À Pékin, des robots humanoïdes ont participé pour la première fois à un semi-marathon officiel. Une démonstration technologique inédite qui illustre les ambitions de la Chine dans le domaine de la robotique et de l’IA.
À Pékin, des robots humanoïdes ont participé pour la première fois à un semi-marathon officiel. Une démonstration technologique inédite qui illustre les ambitions de la Chine dans le domaine de la robotique et de l’IA.

Pékin a accueilli ce 19 avril 2025 un événement technologique hors du commun : le tout premier semi-marathon où des robots humanoïdes ont été alignés au départ aux côtés de coureurs humains. Dans le quartier de Yizhuang, à la pointe de la recherche en haute technologie, 21 robots bipèdes ont tenté de parcourir les 21,1 kilomètres de l’épreuve, marquant une étape symbolique dans le développement de la robotique chinoise.
Ces machines, mesurant de 75 centimètres à 1,80 mètre, ont été conçues pour marcher ou courir sur deux jambes, sans l’aide de roues. Certaines disposaient d’une autonomie partielle, d’autres étaient pilotées à distance par des opérateurs humains. Chaque robot était accompagné par un ingénieur, chargé de surveiller son équilibre, de procéder à d’éventuels ajustements techniques et de remplacer les batteries dans des zones prévues à cet effet.
Cette démonstration avait une forte valeur symbolique et technologique : prouver que la robotique humanoïde peut s’adapter à des conditions dynamiques réelles et complexes. Ce n’était pas tant une compétition sportive qu’un test d’endurance et d’adaptabilité.

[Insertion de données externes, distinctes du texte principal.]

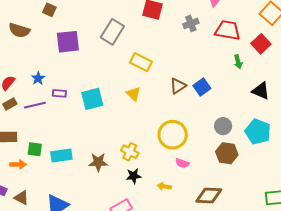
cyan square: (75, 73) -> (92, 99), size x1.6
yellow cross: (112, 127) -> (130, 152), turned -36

Le robot qui a le plus marqué les esprits s’appelle Tiangong Ultra, une création du Centre d’innovation en robotique humanoïde de Pékin. Grâce à un design optimisé, des jambes longues et un algorithme de locomotion sophistiqué, il est parvenu à franchir la ligne d’arrivée en 2 heures et 40 minutes. Un temps certes modeste comparé aux humains — le vainqueur humain a terminé en 1 heure et 2 minutes — mais remarquable pour une machine évoluant en environnement urbain réel.
Les performances de Tiangong Ultra sont un signal fort envoyé aux observateurs internationaux : la Chine ne se contente plus de produire des robots d’usine ou des prototypes, elle développe des machines capables de se mouvoir de façon autonome dans l’espace public.
Ce semi-marathon s’inscrit dans une stratégie plus large du gouvernement chinois pour faire de la robotique une priorité nationale. La zone de développement de Yizhuang, où s’est tenue la course, abrite plus de 100 entreprises spécialisées dans l’intelligence artificielle et la robotique. Un fonds public de 10 milliards de yuans (environ 1,3 milliard d’euros) a été alloué pour soutenir ce secteur en pleine expansion.
Cette course n’était donc pas un simple coup de publicité : elle symbolise la volonté de la Chine de devenir un leader mondial de la robotique humanoïde, à la fois sur le plan technologique et industriel. Les images de ces robots trottinant aux côtés des coureurs humains ont déjà fait le tour du monde, offrant un aperçu saisissant du futur que le pays entend façonner.